En Europe, comme ailleurs, la quantité de médicaments contrefaits est en augmentation importante.
Nombre de médicaments contrefaisants interceptés par les douanes européennes (Commission européenne) :
- 3 200 492 en 2010,
- 7 423 824 en 2009,
- 8 891 056 en 2008,
- 4 081 056 en 2007,
- 2 711 410 en 2006,
- 560 598 en 2005.
Notamment :

Comme aux Etats-Unis et contrairement aux pays en développement, le marché de la contrefaçon de médicaments touche essentiellement aux produits à forte valeur ajoutée, médicaments dits « de société » et les produits plus réglementés (psychotropes, stéroïdes anabolisants, etc.).
Et au delà de la santé…
Bien qu’indirect, un autre enjeu de la lutte contre le trafic de faux médicaments n’en est pas moins préoccupant. Une manne financière pour le crime organisé et les réseaux terroristes.
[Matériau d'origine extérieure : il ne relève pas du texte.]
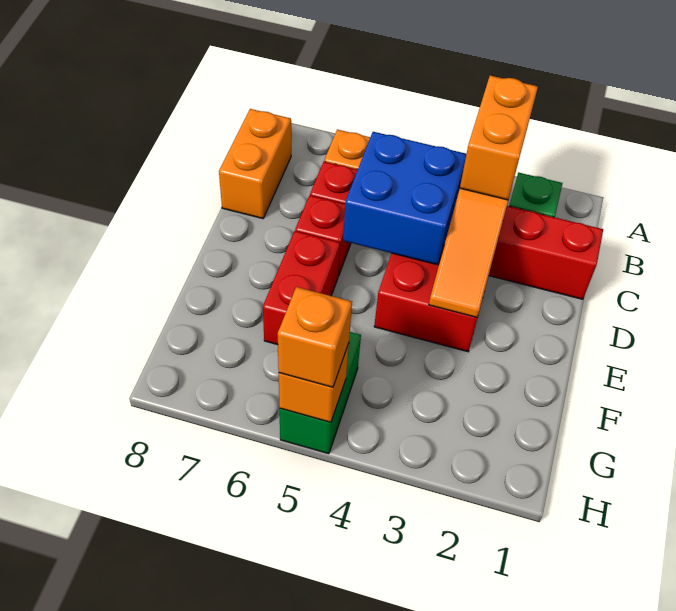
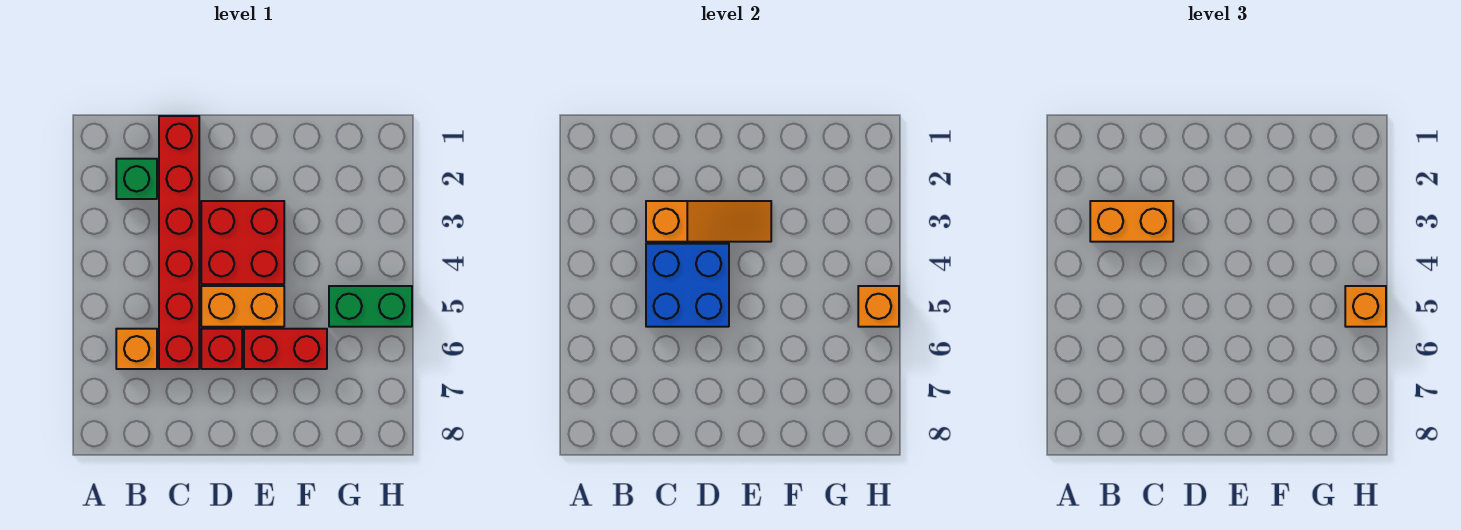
orange brick B8:C8 level 1 -> orange brick D5:E5 level 1

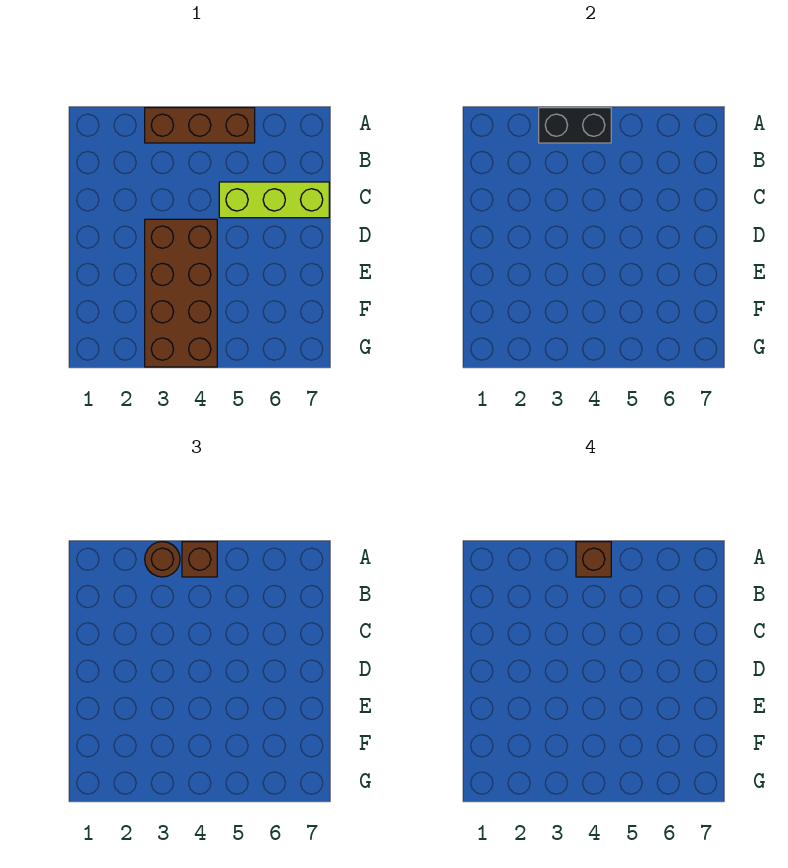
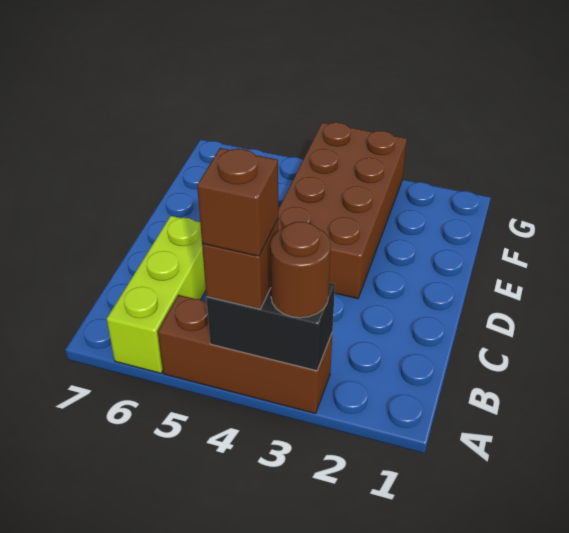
lime brick C5:C7 level 1 -> lime brick A6:C6 level 1

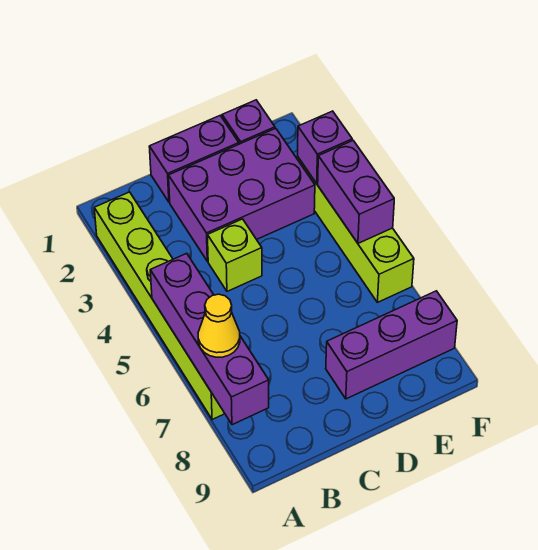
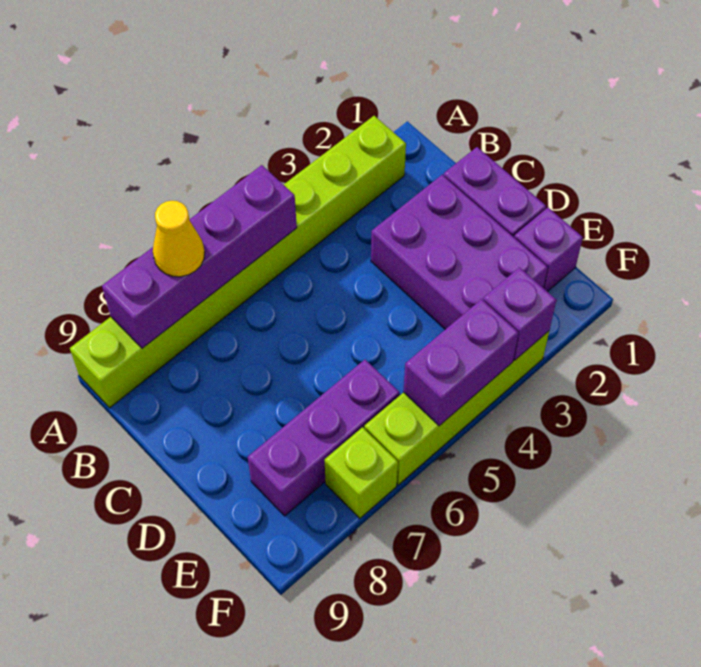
lime brick A2:A7 level 1 -> lime brick A2:A9 level 1
lime brick C4 level 1 -> lime brick F7 level 1
purple brick D8:F8 level 1 -> purple brick E6:E8 level 1

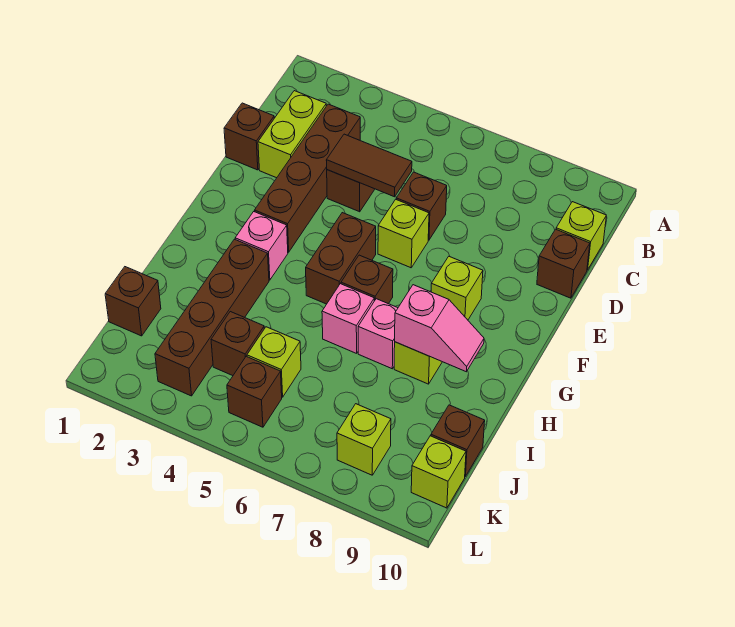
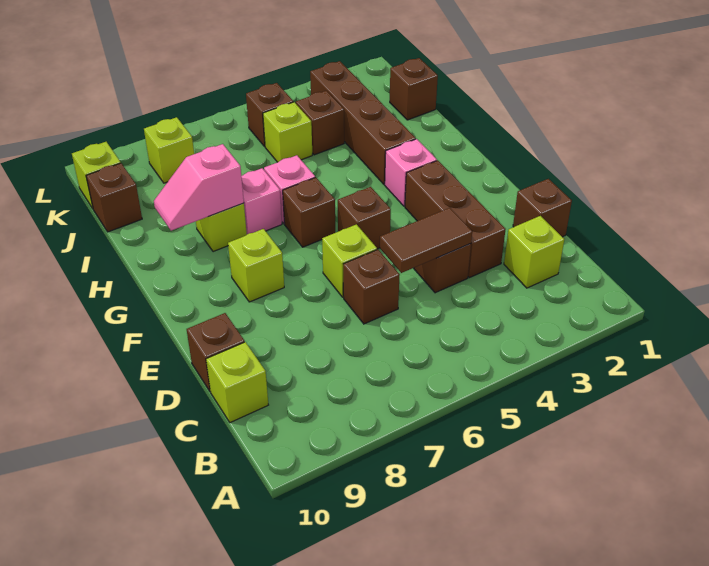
lime brick C2:D2 level 1 -> lime brick C2 level 1
brown brick C3:F3 level 1 -> brown brick D3:F3 level 1
brown brick F5:G5 level 1 -> brown brick F5 level 1

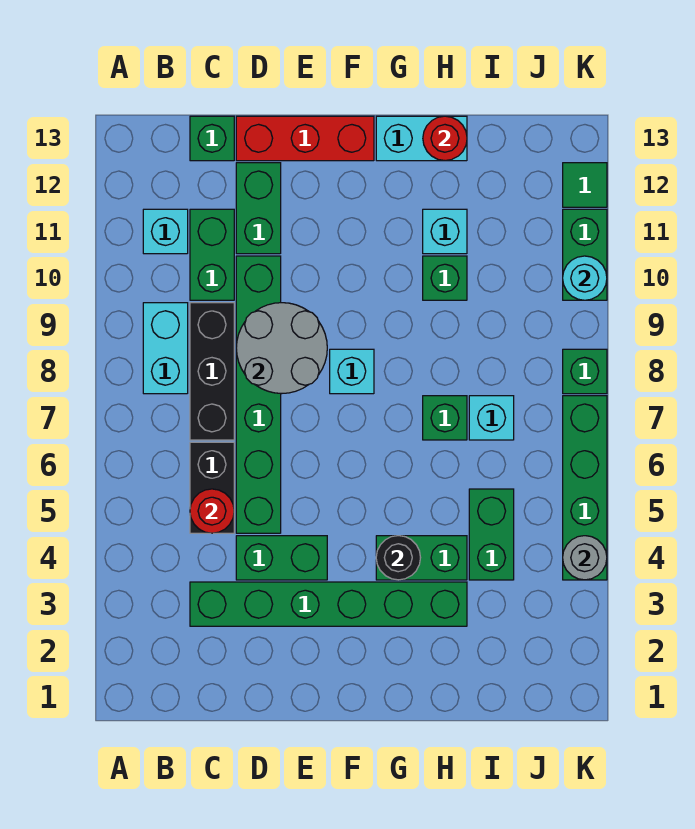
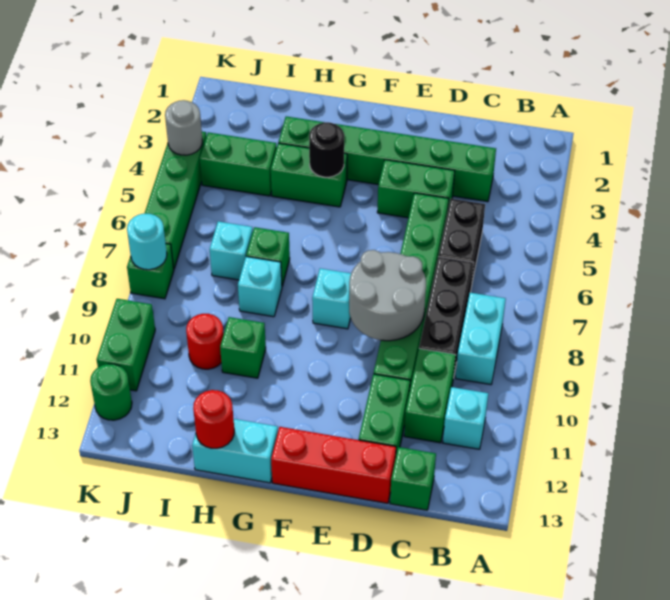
red round brick C5 level 2 -> red round brick I10 level 1
cyan brick H11 level 1 -> cyan brick H8 level 1
green brick I4:I5 level 1 -> green brick I4:J4 level 1
cyan round brick K10 level 2 -> cyan round brick K8 level 2
green tile K12 level 1 -> green round brick K12 level 1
Très rentable au vu des faibles risques encourus par les trafiquants, le trafic de faux médicaments est devenu en quelques années la source la plus lucrative des activités du crime organisé. Il est ainsi en passe de supplanter le trafic de drogue en tête du palmarès des activités mafieuses (drogue, proxénétisme, vols, braquages, etc.).
Cet argent issu d’une économie souterraine frauduleuse irrigue ainsi l’ensemble des activités criminelles et terroristes, menaçant directement la sécurité des biens et des personnes partout dans le monde.
« La contrefaçon est une activité criminelle à part entière qui n’est pas en périphérie des autres activités criminelles mais au cœur de celles-ci. » Secrétaire général d’Interpol.
« La contrefaçon est un vecteur pour le crime organisé et ne peut, dans sa complexité et sa gravité, être comparée qu’au trafic de stupéfiants ou d’armes. »
Déclaration du conseil des Ministres de l’Union européenne (13 novembre 2003).